───── MATERIAL PROVIDED

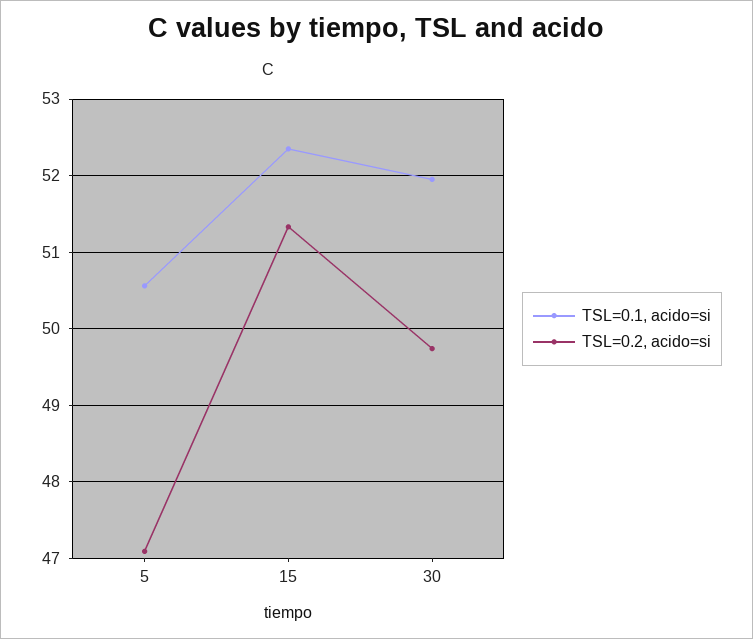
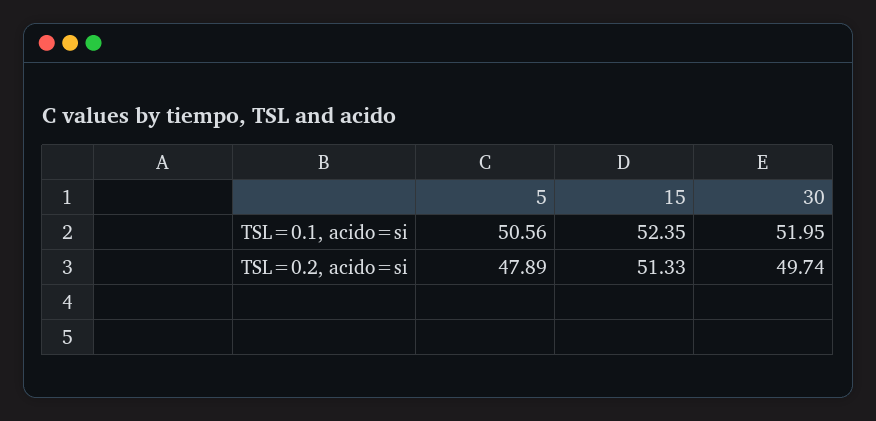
  {
    "TSL=0.1, acido=si": {
      "5": 50.56,
      "15": 52.35,
      "30": 51.95
    },
    "TSL=0.2, acido=si": {
-     "5": 47.1,
+     "5": 47.89,
      "15": 51.33,
      "30": 49.74
    }
  }

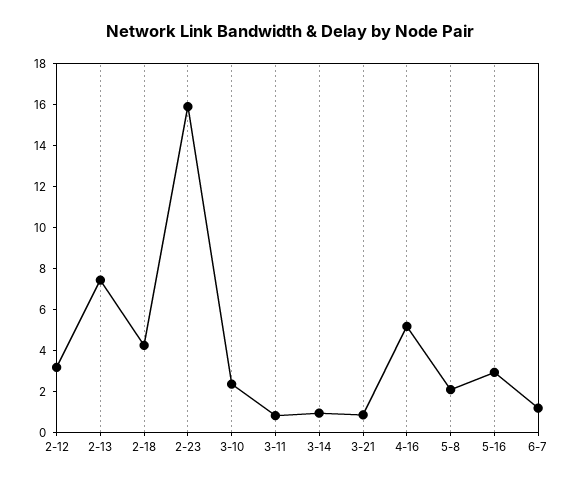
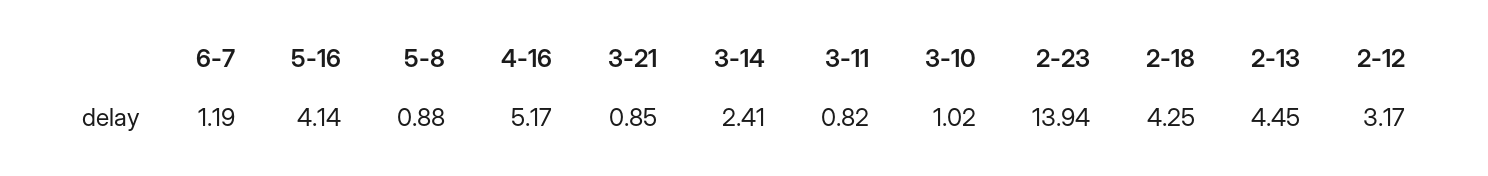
  {
    "2-12": 3.17,
-   "2-13": 7.5,
+   "2-13": 4.45,
    "2-18": 4.25,
-   "2-23": 16,
+   "2-23": 13.94,
-   "3-10": 2.5,
+   "3-10": 1.02,
    "3-11": 0.82,
-   "3-14": 1,
+   "3-14": 2.41,
    "3-21": 0.85,
    "4-16": 5.17,
-   "5-8": 2,
+   "5-8": 0.88,
-   "5-16": 3,
+   "5-16": 4.14,
    "6-7": 1.19
  }

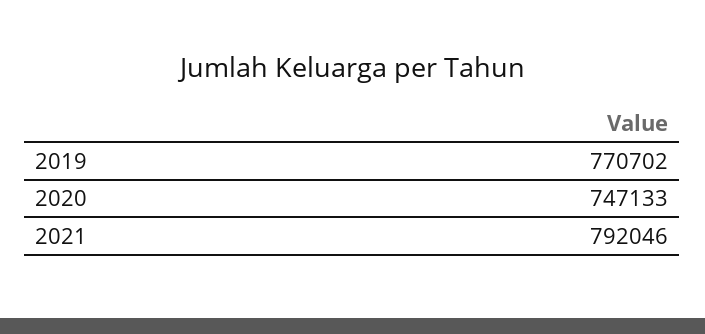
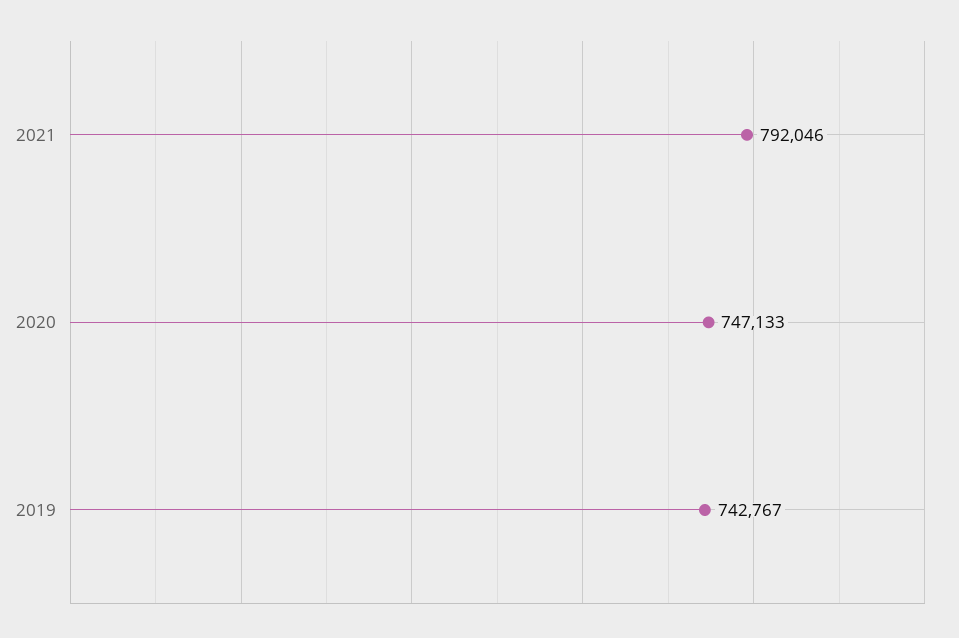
  {
-   "2019": 770702,
+   "2019": 742767,
    "2020": 747133,
    "2021": 792046
  }

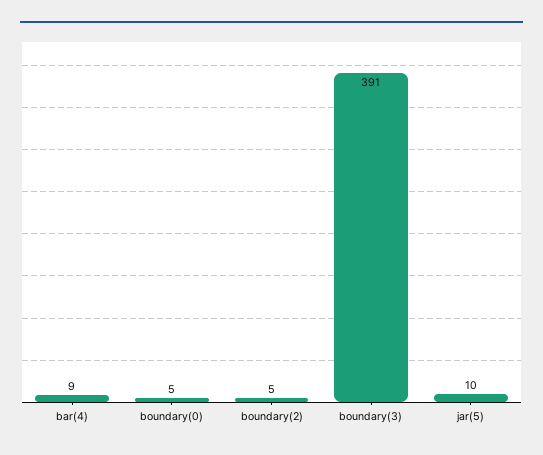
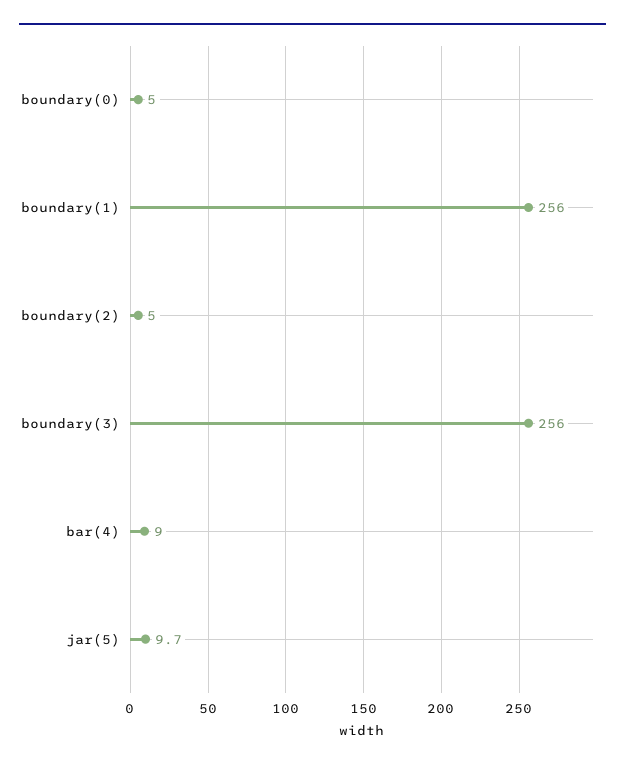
  {
    "bar(4)": 9,
    "boundary(0)": 5,
    "boundary(2)": 5,
-   "boundary(3)": 391,
+   "boundary(3)": 256,
-   "jar(5)": 9.7
+   "jar(5)": 9.7,
+   "boundary(1)": 256
  }

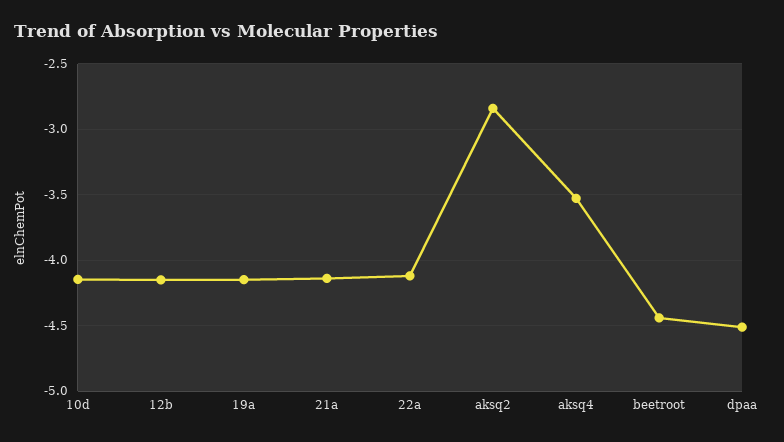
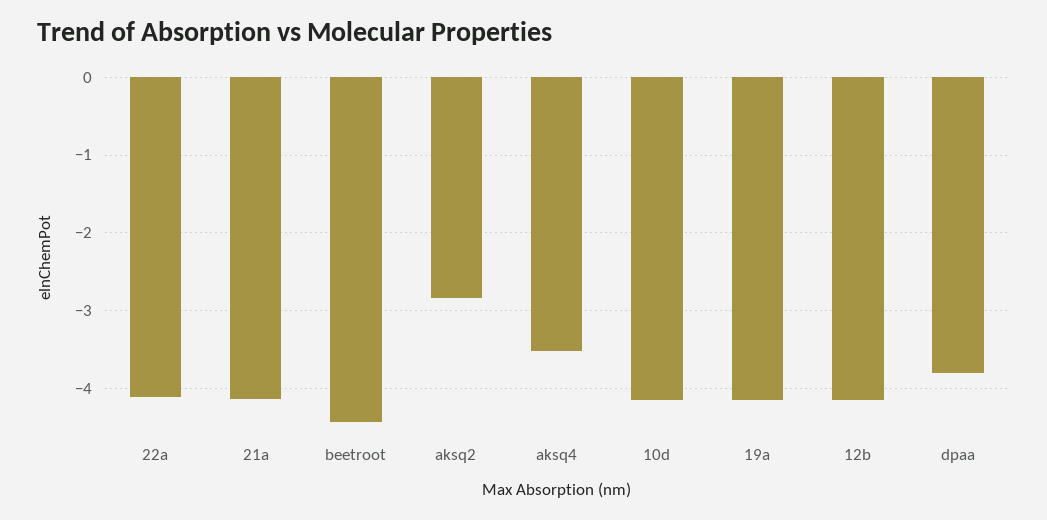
  {
    "10d": -4.15,
    "12b": -4.15,
    "19a": -4.15,
    "21a": -4.15,
    "22a": -4.1,
    "aksq2": -2.85,
    "aksq4": -3.55,
    "beetroot": -4.45,
-   "dpaa": -4.5
+   "dpaa": -3.8
  }

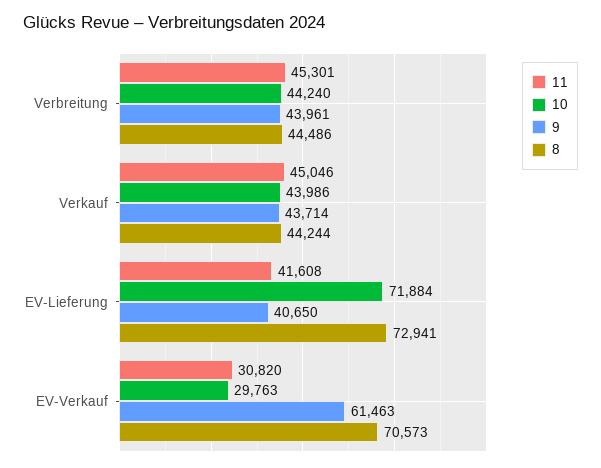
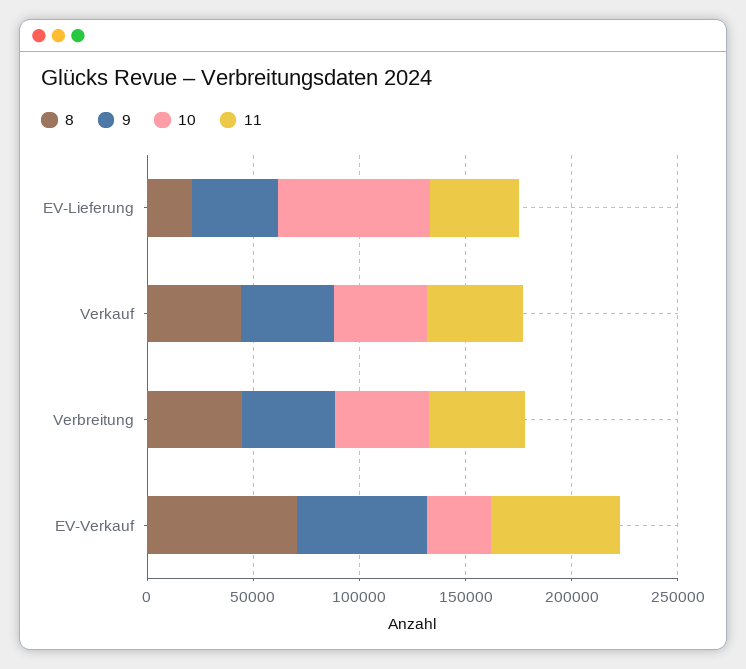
  {
    "11": {
      "Verbreitung": 45301,
      "Verkauf": 45046,
      "EV-Lieferung": 41608,
-     "EV-Verkauf": 30820
+     "EV-Verkauf": 60000
    },
    "10": {
      "Verbreitung": 44240,
      "Verkauf": 43986,
      "EV-Lieferung": 71884,
      "EV-Verkauf": 29763
    },
    "9": {
      "Verbreitung": 43961,
      "Verkauf": 43714,
      "EV-Lieferung": 40650,
      "EV-Verkauf": 61463
    },
    "8": {
      "Verbreitung": 44486,
      "Verkauf": 44244,
-     "EV-Lieferung": 72941,
+     "EV-Lieferung": 20000,
      "EV-Verkauf": 70573
    }
  }

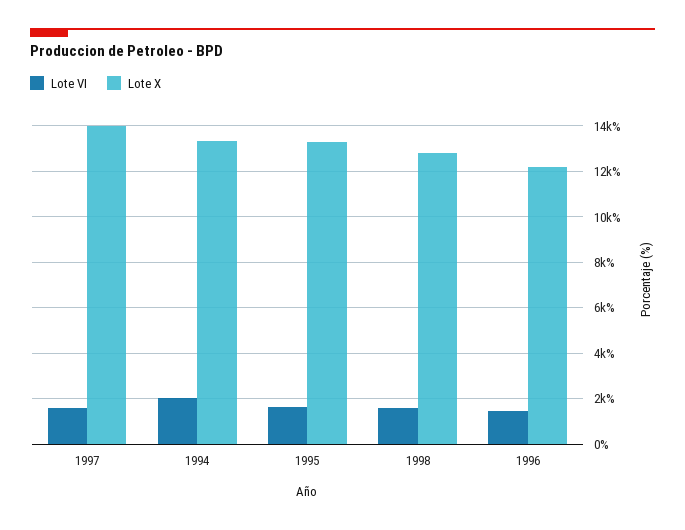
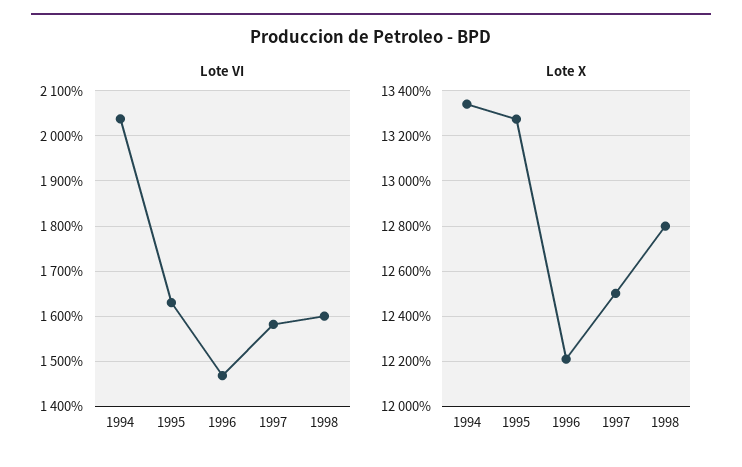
  {
    "Lote VI": {
      "1997": 1580,
      "1994": 2040,
      "1995": 1640,
      "1998": 1600,
      "1996": 1460
    },
    "Lote X": {
-     "1997": 14000,
+     "1997": 12500,
      "1994": 13350,
      "1995": 13250,
      "1998": 12800,
      "1996": 12200
    }
  }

──────────

- _DIRECTIONS FOR THIS TASK_
Leave out the pictures and copy every record above exactly.

- _SOLUTION TO THIS PROBLEM_
  {
    "TSL=0.1, acido=si": {
      "5": 50.56,
      "15": 52.35,
      "30": 51.95
    },
    "TSL=0.2, acido=si": {
-     "5": 47.1,
+     "5": 47.89,
      "15": 51.33,
      "30": 49.74
    }
  }

  {
    "2-12": 3.17,
-   "2-13": 7.5,
+   "2-13": 4.45,
    "2-18": 4.25,
-   "2-23": 16,
+   "2-23": 13.94,
-   "3-10": 2.5,
+   "3-10": 1.02,
    "3-11": 0.82,
-   "3-14": 1,
+   "3-14": 2.41,
    "3-21": 0.85,
    "4-16": 5.17,
-   "5-8": 2,
+   "5-8": 0.88,
-   "5-16": 3,
+   "5-16": 4.14,
    "6-7": 1.19
  }

  {
-   "2019": 770702,
+   "2019": 742767,
    "2020": 747133,
    "2021": 792046
  }

  {
    "bar(4)": 9,
    "boundary(0)": 5,
    "boundary(2)": 5,
-   "boundary(3)": 391,
+   "boundary(3)": 256,
-   "jar(5)": 9.7
+   "jar(5)": 9.7,
+   "boundary(1)": 256
  }

  {
    "10d": -4.15,
    "12b": -4.15,
    "19a": -4.15,
    "21a": -4.15,
    "22a": -4.1,
    "aksq2": -2.85,
    "aksq4": -3.55,
    "beetroot": -4.45,
-   "dpaa": -4.5
+   "dpaa": -3.8
  }

  {
    "11": {
      "Verbreitung": 45301,
      "Verkauf": 45046,
      "EV-Lieferung": 41608,
-     "EV-Verkauf": 30820
+     "EV-Verkauf": 60000
    },
    "10": {
      "Verbreitung": 44240,
      "Verkauf": 43986,
      "EV-Lieferung": 71884,
      "EV-Verkauf": 29763
    },
    "9": {
      "Verbreitung": 43961,
      "Verkauf": 43714,
      "EV-Lieferung": 40650,
      "EV-Verkauf": 61463
    },
    "8": {
      "Verbreitung": 44486,
      "Verkauf": 44244,
-     "EV-Lieferung": 72941,
+     "EV-Lieferung": 20000,
      "EV-Verkauf": 70573
    }
  }

  {
    "Lote VI": {
      "1997": 1580,
      "1994": 2040,
      "1995": 1640,
      "1998": 1600,
      "1996": 1460
    },
    "Lote X": {
-     "1997": 14000,
+     "1997": 12500,
      "1994": 13350,
      "1995": 13250,
      "1998": 12800,
      "1996": 12200
    }
  }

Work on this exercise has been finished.